* **Directive**
Rewrite the source text of every entry with "Egito" swapped for "Egipto" wherever it appears and nothing else changed. Omit the pictures from your answer.

::: Data excerpts :::

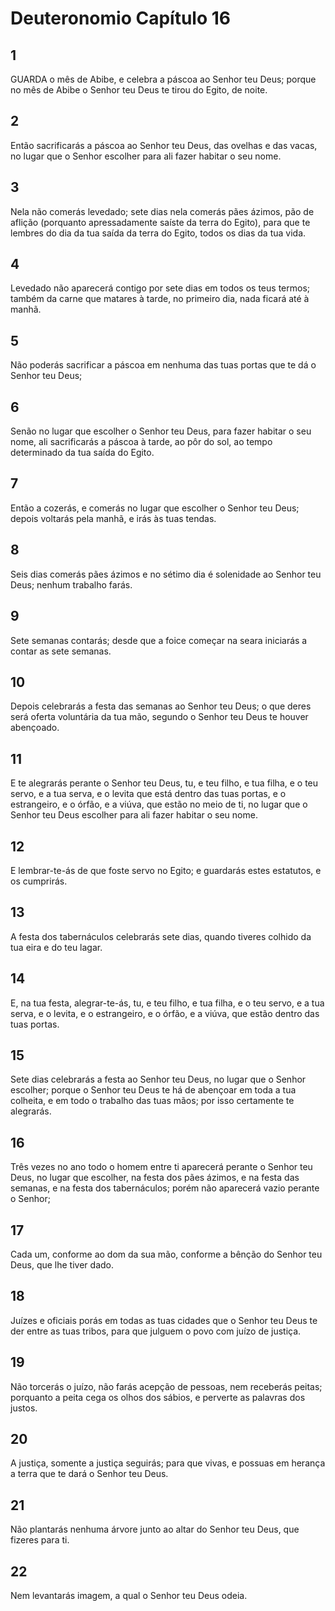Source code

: # Deuteronomio Capítulo 16

## 1
GUARDA o mês de Abibe, e celebra a páscoa ao Senhor teu Deus; porque no mês de Abibe o Senhor teu Deus te tirou do Egito, de noite.

## 2
Então sacrificarás a páscoa ao Senhor teu Deus, das ovelhas e das vacas, no lugar que o Senhor escolher para ali fazer habitar o seu nome.

## 3
Nela não comerás levedado; sete dias nela comerás pães ázimos, pão de aflição (porquanto apressadamente saíste da terra do Egito), para que te lembres do dia da tua saída da terra do Egito, todos os dias da tua vida.

## 4
Levedado não aparecerá contigo por sete dias em todos os teus termos; também da carne que matares à tarde, no primeiro dia, nada ficará até à manhã.

## 5
Não poderás sacrificar a páscoa em nenhuma das tuas portas que te dá o Senhor teu Deus;

## 6
Senão no lugar que escolher o Senhor teu Deus, para fazer habitar o seu nome, ali sacrificarás a páscoa à tarde, ao pôr do sol, ao tempo determinado da tua saída do Egito.

## 7
Então a cozerás, e comerás no lugar que escolher o Senhor teu Deus; depois voltarás pela manhã, e irás às tuas tendas.

## 8
Seis dias comerás pães ázimos e no sétimo dia é solenidade ao Senhor teu Deus; nenhum trabalho farás.

## 9
Sete semanas contarás; desde que a foice começar na seara iniciarás a contar as sete semanas.

## 10
Depois celebrarás a festa das semanas ao Senhor teu Deus; o que deres será oferta voluntária da tua mão, segundo o Senhor teu Deus te houver abençoado.

## 11
E te alegrarás perante o Senhor teu Deus, tu, e teu filho, e tua filha, e o teu servo, e a tua serva, e o levita que está dentro das tuas portas, e o estrangeiro, e o órfão, e a viúva, que estão no meio de ti, no lugar que o Senhor teu Deus escolher para ali fazer habitar o seu nome.

## 12
E lembrar-te-ás de que foste servo no Egito; e guardarás estes estatutos, e os cumprirás.

## 13
A festa dos tabernáculos celebrarás sete dias, quando tiveres colhido da tua eira e do teu lagar.

## 14
E, na tua festa, alegrar-te-ás, tu, e teu filho, e tua filha, e o teu servo, e a tua serva, e o levita, e o estrangeiro, e o órfão, e a viúva, que estão dentro das tuas portas.

## 15
Sete dias celebrarás a festa ao Senhor teu Deus, no lugar que o Senhor escolher; porque o Senhor teu Deus te há de abençoar em toda a tua colheita, e em todo o trabalho das tuas mãos; por isso certamente te alegrarás.

## 16
Três vezes no ano todo o homem entre ti aparecerá perante o Senhor teu Deus, no lugar que escolher, na festa dos pães ázimos, e na festa das semanas, e na festa dos tabernáculos; porém não aparecerá vazio perante o Senhor;

## 17
Cada um, conforme ao dom da sua mão, conforme a bênção do Senhor teu Deus, que lhe tiver dado.

## 18
Juízes e oficiais porás em todas as tuas cidades que o Senhor teu Deus te der entre as tuas tribos, para que julguem o povo com juízo de justiça.

## 19
Não torcerás o juízo, não farás acepção de pessoas, nem receberás peitas; porquanto a peita cega os olhos dos sábios, e perverte as palavras dos justos.

## 20
A justiça, somente a justiça seguirás; para que vivas, e possuas em herança a terra que te dará o Senhor teu Deus.

## 21
Não plantarás nenhuma árvore junto ao altar do Senhor teu Deus, que fizeres para ti.

## 22
Nem levantarás imagem, a qual o Senhor teu Deus odeia.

:::

* **Output for this task**
Source code

: # Deuteronomio Capítulo 16

## 1
GUARDA o mês de Abibe, e celebra a páscoa ao Senhor teu Deus; porque no mês de Abibe o Senhor teu Deus te tirou do Egipto, de noite.

## 2
Então sacrificarás a páscoa ao Senhor teu Deus, das ovelhas e das vacas, no lugar que o Senhor escolher para ali fazer habitar o seu nome.

## 3
Nela não comerás levedado; sete dias nela comerás pães ázimos, pão de aflição (porquanto apressadamente saíste da terra do Egipto), para que te lembres do dia da tua saída da terra do Egipto, todos os dias da tua vida.

## 4
Levedado não aparecerá contigo por sete dias em todos os teus termos; também da carne que matares à tarde, no primeiro dia, nada ficará até à manhã.

## 5
Não poderás sacrificar a páscoa em nenhuma das tuas portas que te dá o Senhor teu Deus;

## 6
Senão no lugar que escolher o Senhor teu Deus, para fazer habitar o seu nome, ali sacrificarás a páscoa à tarde, ao pôr do sol, ao tempo determinado da tua saída do Egipto.

## 7
Então a cozerás, e comerás no lugar que escolher o Senhor teu Deus; depois voltarás pela manhã, e irás às tuas tendas.

## 8
Seis dias comerás pães ázimos e no sétimo dia é solenidade ao Senhor teu Deus; nenhum trabalho farás.

## 9
Sete semanas contarás; desde que a foice começar na seara iniciarás a contar as sete semanas.

## 10
Depois celebrarás a festa das semanas ao Senhor teu Deus; o que deres será oferta voluntária da tua mão, segundo o Senhor teu Deus te houver abençoado.

## 11
E te alegrarás perante o Senhor teu Deus, tu, e teu filho, e tua filha, e o teu servo, e a tua serva, e o levita que está dentro das tuas portas, e o estrangeiro, e o órfão, e a viúva, que estão no meio de ti, no lugar que o Senhor teu Deus escolher para ali fazer habitar o seu nome.

## 12
E lembrar-te-ás de que foste servo no Egipto; e guardarás estes estatutos, e os cumprirás.

## 13
A festa dos tabernáculos celebrarás sete dias, quando tiveres colhido da tua eira e do teu lagar.

## 14
E, na tua festa, alegrar-te-ás, tu, e teu filho, e tua filha, e o teu servo, e a tua serva, e o levita, e o estrangeiro, e o órfão, e a viúva, que estão dentro das tuas portas.

## 15
Sete dias celebrarás a festa ao Senhor teu Deus, no lugar que o Senhor escolher; porque o Senhor teu Deus te há de abençoar em toda a tua colheita, e em todo o trabalho das tuas mãos; por isso certamente te alegrarás.

## 16
Três vezes no ano todo o homem entre ti aparecerá perante o Senhor teu Deus, no lugar que escolher, na festa dos pães ázimos, e na festa das semanas, e na festa dos tabernáculos; porém não aparecerá vazio perante o Senhor;

## 17
Cada um, conforme ao dom da sua mão, conforme a bênção do Senhor teu Deus, que lhe tiver dado.

## 18
Juízes e oficiais porás em todas as tuas cidades que o Senhor teu Deus te der entre as tuas tribos, para que julguem o povo com juízo de justiça.

## 19
Não torcerás o juízo, não farás acepção de pessoas, nem receberás peitas; porquanto a peita cega os olhos dos sábios, e perverte as palavras dos justos.

## 20
A justiça, somente a justiça seguirás; para que vivas, e possuas em herança a terra que te dará o Senhor teu Deus.

## 21
Não plantarás nenhuma árvore junto ao altar do Senhor teu Deus, que fizeres para ti.

## 22
Nem levantarás imagem, a qual o Senhor teu Deus odeia.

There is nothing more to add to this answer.